• [Problem requirements]:
Starting with the line with "the white interior door at [619,232]" in the entries below and going on through the line with "the shrub at (0, 370, 14, 380) | 21.00", output every line exactly and nothing more. No pictures.

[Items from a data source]
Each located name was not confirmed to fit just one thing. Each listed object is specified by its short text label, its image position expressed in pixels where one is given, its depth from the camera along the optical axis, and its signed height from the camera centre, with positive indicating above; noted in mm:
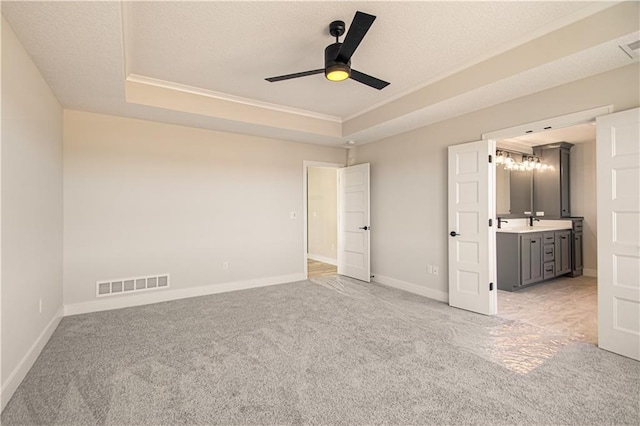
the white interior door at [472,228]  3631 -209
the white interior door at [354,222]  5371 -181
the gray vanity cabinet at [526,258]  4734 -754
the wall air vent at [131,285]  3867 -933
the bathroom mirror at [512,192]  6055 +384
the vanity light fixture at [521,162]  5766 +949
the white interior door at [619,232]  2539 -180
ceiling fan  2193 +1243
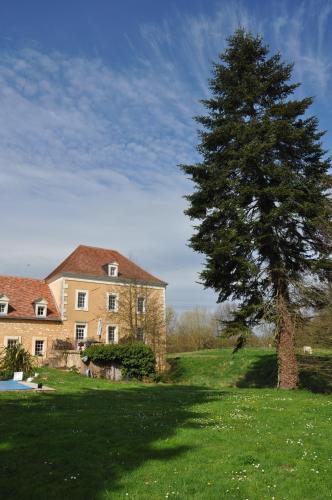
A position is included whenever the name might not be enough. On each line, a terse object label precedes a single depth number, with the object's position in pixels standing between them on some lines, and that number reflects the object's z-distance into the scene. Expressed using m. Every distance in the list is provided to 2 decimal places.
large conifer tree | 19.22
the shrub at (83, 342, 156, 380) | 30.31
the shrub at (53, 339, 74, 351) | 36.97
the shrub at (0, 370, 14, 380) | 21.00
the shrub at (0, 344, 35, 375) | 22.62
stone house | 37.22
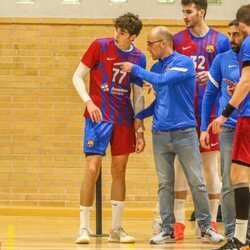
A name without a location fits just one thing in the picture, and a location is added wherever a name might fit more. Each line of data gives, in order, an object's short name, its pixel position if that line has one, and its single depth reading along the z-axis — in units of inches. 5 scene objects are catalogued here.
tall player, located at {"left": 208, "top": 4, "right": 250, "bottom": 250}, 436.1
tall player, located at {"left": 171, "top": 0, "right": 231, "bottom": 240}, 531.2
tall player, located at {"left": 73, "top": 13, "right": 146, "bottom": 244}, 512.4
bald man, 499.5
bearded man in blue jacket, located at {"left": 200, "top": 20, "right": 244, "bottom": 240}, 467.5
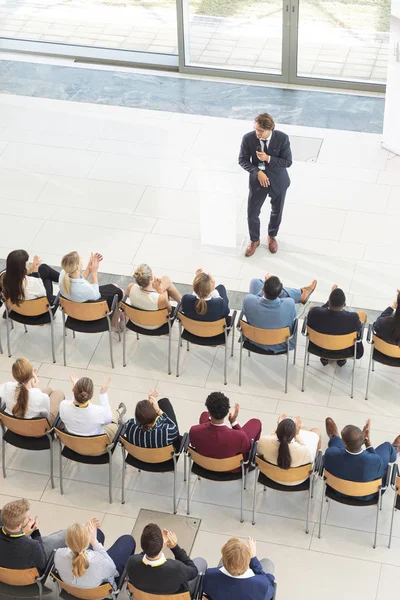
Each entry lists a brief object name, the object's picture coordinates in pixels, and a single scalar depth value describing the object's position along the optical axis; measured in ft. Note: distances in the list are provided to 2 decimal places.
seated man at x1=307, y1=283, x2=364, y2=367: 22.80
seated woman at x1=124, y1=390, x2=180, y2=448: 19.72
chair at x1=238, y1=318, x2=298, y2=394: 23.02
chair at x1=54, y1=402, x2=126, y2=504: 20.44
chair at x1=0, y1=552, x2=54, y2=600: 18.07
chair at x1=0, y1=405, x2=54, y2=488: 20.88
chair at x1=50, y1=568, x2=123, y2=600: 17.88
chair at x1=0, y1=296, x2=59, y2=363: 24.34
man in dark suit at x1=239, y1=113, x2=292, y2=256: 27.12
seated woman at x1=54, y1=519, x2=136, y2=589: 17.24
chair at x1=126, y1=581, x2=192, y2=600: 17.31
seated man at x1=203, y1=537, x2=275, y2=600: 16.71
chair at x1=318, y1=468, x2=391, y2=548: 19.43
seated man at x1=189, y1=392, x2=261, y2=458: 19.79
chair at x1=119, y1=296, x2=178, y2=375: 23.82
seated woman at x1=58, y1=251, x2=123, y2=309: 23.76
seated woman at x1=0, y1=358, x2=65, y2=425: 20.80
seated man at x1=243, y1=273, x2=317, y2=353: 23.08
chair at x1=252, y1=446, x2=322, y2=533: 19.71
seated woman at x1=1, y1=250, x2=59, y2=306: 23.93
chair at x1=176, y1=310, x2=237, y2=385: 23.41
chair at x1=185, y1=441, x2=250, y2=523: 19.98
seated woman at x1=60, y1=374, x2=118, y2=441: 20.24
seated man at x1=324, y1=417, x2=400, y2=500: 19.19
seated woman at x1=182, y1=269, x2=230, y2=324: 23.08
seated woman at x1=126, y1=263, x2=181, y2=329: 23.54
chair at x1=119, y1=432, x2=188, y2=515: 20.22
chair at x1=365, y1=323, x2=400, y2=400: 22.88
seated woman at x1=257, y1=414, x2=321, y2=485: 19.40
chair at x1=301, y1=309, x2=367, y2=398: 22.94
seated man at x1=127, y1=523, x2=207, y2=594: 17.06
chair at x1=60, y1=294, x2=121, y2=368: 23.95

• [Exercise answer]:
the white interior door at [619,232]  2539 -180
ceiling fan  2193 +1243
A position is included whenever the name might not be enough. On each line, a terse object label precedes a single depth number, with the object's position in pixels standing between them on some lines, and that number reflects the object's z-distance into the scene. Expressed using m. Every distance in the list is provided to 2 decimal places.
large conifer tree | 19.22
the shrub at (83, 342, 156, 380) | 30.31
the shrub at (53, 339, 74, 351) | 36.97
the shrub at (0, 370, 14, 380) | 21.00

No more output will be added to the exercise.